* Activity:
Write the next part of the weight-loss blog below, picking up after its last sentence.

* Page text:
..............................

Friday, December 21, 2012

Moving forward

Working on building my gym. Need to get started lifting Tuesday. Yep I’m going to lift on Christmas day. My plan is to run on the elliptical Monday, Wednesday, Friday and lift Tuesday, Thursday, Saturday.

Tuesday, December 18, 2012

Let's start over 365...

Let's start this over. 365 days to get healthy. I must admit my last attempt was anything but successful. I know myself and I just won't go to a gym out work out after work. So I've purchased an elliptical for cardio and a gym to lift. Just need to build it and get going! Today I ran at 5:30 am for about 20 minutes. I'm working back up to one hour 3 days a week. Please wish me luck and encourage me, I can really use the support.

Monday, September 3, 2012

364 and so it begins.

I did ok at the party last night. Had a few drinks but restrained myself on eating the food. I'm pretty happy about that however when I was returning home at 3am I became famished. So I stopped at Mc Donald's and got a cheese burger and diet coke. I'm trying to figure out why I become so hungry at night. Eating well during the day is easy for me. In the evening it is really hard for me to control my appetit.
  So I grabbed some 5-HTP to see if it helps me with the nighttime cravings. Trying to figure out what triggers me to emotionally eat is hard for me. The odd thing is that if I am confronted with a bet I can do it no problem.
  A few years ago we had a Biggest Loser contest at work. Everyone threw in $5 a week and after a month winner take all. I got my friend Carol to help me train and diet and kicked ass! Didn't cheat once, did every exercise, and lost 37lbs in 30 days. So I know that I can do it just need to maintain the lifestyle.
  Spent today cleaning and organizing. I feel when I get my environment more in order it will help me keep my kind motivated and focused. Much wash is waiting to be folded as I type this.

..............................

* The data:
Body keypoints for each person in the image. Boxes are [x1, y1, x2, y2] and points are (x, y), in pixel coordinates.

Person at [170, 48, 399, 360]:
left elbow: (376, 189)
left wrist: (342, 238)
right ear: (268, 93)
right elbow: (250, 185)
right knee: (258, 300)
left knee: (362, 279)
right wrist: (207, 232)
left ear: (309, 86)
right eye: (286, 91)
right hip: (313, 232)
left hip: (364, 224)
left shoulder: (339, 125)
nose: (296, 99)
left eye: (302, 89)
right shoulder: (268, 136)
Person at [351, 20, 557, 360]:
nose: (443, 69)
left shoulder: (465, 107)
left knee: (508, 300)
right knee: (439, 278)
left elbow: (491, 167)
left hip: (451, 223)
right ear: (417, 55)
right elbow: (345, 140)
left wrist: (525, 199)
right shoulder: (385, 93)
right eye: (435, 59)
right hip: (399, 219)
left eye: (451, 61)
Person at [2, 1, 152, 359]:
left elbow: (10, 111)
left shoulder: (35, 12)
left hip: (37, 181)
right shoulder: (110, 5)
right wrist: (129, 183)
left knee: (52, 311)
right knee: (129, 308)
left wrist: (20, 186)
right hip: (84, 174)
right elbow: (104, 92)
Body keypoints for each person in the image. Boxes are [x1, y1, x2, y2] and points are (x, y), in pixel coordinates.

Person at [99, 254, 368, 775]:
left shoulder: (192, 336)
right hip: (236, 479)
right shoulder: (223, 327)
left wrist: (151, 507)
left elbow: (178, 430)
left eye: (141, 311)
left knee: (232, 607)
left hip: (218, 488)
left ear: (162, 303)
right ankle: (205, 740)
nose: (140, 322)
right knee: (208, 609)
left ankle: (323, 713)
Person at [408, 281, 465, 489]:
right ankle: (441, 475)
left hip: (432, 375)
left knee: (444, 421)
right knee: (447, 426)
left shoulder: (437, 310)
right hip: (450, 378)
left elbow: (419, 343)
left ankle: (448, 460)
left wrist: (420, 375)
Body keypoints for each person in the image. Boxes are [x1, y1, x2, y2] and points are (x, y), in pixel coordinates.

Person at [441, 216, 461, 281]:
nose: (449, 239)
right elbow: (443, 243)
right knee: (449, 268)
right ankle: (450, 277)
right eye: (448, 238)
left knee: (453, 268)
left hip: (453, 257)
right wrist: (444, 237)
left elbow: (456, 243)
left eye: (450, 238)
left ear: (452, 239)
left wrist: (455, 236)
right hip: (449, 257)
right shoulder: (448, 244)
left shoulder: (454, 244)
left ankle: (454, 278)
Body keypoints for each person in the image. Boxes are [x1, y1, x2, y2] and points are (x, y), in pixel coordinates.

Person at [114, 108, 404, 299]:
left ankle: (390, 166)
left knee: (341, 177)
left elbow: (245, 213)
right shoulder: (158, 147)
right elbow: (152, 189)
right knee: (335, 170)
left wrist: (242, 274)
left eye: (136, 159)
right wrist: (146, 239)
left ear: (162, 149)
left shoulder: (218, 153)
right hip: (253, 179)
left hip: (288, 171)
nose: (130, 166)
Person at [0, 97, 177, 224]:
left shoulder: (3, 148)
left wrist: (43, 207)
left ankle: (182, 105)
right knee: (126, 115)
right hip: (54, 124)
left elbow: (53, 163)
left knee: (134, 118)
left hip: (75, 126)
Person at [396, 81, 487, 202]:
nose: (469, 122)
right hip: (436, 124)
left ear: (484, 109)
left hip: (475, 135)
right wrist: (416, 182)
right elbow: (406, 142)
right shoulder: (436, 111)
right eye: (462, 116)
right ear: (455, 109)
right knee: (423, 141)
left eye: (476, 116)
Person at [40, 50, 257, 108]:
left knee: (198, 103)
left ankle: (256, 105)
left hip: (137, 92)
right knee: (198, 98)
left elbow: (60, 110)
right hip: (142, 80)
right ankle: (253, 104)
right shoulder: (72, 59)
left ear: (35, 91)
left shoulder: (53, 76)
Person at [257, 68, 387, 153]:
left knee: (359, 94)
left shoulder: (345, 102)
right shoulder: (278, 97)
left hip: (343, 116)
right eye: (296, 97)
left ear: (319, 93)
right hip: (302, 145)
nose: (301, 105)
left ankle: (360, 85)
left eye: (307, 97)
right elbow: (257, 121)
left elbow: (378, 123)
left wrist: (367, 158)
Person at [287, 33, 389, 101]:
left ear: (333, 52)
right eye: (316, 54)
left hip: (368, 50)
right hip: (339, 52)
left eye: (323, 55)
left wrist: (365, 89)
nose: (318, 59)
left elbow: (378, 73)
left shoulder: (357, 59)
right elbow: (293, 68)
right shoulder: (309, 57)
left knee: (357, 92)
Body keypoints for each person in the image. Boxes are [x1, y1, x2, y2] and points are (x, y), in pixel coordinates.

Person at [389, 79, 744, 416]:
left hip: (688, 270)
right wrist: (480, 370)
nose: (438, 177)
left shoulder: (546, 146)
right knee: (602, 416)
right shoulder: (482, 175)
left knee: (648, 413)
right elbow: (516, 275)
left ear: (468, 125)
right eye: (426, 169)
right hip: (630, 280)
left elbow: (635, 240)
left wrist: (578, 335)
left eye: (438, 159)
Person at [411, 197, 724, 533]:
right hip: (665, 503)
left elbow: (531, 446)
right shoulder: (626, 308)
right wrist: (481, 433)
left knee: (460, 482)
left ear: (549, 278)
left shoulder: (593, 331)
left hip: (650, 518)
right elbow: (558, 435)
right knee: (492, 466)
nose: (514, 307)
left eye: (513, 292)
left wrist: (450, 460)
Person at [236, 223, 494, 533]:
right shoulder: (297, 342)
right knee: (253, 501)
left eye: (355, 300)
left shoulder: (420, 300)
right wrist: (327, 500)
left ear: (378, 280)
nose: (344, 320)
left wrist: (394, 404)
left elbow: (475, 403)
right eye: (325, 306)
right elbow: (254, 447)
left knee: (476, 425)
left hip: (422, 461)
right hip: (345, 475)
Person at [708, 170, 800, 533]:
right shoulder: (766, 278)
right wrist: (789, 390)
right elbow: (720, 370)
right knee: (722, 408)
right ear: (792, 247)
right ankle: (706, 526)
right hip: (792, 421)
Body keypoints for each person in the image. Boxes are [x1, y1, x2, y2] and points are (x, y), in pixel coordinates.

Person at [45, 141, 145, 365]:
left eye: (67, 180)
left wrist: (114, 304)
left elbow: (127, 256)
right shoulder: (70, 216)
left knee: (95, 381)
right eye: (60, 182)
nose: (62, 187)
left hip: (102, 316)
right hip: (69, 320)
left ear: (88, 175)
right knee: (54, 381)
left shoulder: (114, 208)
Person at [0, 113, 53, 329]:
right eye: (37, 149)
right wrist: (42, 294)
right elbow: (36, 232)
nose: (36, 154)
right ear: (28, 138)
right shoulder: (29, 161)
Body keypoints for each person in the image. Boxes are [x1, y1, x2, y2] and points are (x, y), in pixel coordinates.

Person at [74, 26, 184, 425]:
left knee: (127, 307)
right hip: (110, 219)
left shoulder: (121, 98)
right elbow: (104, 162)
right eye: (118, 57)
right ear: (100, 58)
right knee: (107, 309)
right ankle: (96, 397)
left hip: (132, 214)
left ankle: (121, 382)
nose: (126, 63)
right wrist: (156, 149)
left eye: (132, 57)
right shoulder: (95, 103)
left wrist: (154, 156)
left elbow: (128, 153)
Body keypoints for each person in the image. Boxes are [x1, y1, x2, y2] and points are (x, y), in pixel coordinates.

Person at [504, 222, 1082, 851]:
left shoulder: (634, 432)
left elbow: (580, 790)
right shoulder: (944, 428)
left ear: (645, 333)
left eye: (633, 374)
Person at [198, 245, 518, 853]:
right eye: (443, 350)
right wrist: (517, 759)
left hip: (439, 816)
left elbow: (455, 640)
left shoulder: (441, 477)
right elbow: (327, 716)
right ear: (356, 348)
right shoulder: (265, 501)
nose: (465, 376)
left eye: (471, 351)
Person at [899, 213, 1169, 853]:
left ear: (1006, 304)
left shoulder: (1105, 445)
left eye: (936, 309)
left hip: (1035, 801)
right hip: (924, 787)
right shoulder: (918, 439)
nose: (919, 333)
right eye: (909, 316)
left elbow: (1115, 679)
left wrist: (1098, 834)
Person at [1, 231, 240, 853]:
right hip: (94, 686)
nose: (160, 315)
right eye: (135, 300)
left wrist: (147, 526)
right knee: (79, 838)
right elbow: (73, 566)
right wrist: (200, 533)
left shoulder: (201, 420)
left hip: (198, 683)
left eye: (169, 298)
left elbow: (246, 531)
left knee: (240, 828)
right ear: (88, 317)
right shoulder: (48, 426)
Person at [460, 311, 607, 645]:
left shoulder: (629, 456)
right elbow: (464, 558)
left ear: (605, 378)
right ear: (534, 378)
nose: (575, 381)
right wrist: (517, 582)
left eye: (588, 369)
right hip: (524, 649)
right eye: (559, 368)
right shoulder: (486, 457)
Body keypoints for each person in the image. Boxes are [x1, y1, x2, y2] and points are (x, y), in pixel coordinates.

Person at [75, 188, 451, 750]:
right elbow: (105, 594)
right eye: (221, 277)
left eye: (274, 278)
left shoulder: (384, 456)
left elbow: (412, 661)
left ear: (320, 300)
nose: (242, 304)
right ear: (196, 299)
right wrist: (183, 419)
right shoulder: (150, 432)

..............................

* Result of this task:
I stated the Master Key yesterday and mediated both yesterday and today. I had gotten 5 or 6 weeks in previously. I'm going to do all 24 this time.
  On the work front meeting with John and Melissa tomorrow about a possible collaboration on a TV series.
  Seems we are off to a good start.


Sunday, September 2, 2012

365 days to greatness.

I've decide to truly try at making myself a better and more stressful person, and make learn to write along the way. I have a few things that I am planning on doing.

1. Try hard to build my company back to the success it was in the past. Learn new software and technics and try my hardest.
2. Get fit and healthy. Follow my diet and exercise routing developed by my friend Cindy Hardy.
3. Work on my mental strength. Daily meditation and actually doing the program "The Master Key System". Supposedly this has helped such visionaries as Bill Gates and Oprah Winfrey.

The daily discipline of blogging and my work toward my goals will help. Please forgive my ups and downs as I move forward.

I'm off to see my friend Daria and Andre's new house tonight. I must keep my eating under control.

Wish me luck!


Wednesday, June 22, 2011

Shoor First Focus Later


My partner Dave alerted me today to this cool new way of shooting photos. It's called the Lytro's Camera and it lets you focus after you shoot. We checked out the demo and it was quite impressive. I'm still wondering exactly how it works but our first thoughts are it acquires with a small aperture (so everything is in focus) and then via software lets you change the focal plane. No matter how it works it VERY cool, check it out!

Link to the NYTimes article

Tuesday, December 28, 2010

Lost and alone

2010 was a terrible year for me. So much happened and I’m still trying to get a handle on myself and what happened. I had some great professional triumphs (e.g. I shot Jude Law, Kelsea Crammer, Sean Hayes, and numerous other celebrities. In retrospect I wish I hadn’t. In my head I thought that it would help my career, it mad it so much worse. I got to see my work on posters, in Time Square on a huge billboard, and on CBS TV. I was feeling pretty proud of myself, but then suddenly everyone stopped talking to me. It was amazed that no one wanted to wok with me anymore. Months later I heard about a group of local photographers who were bad mouthing me. Seriously I was and still am in shock people I thought were friends that I supported did that to me.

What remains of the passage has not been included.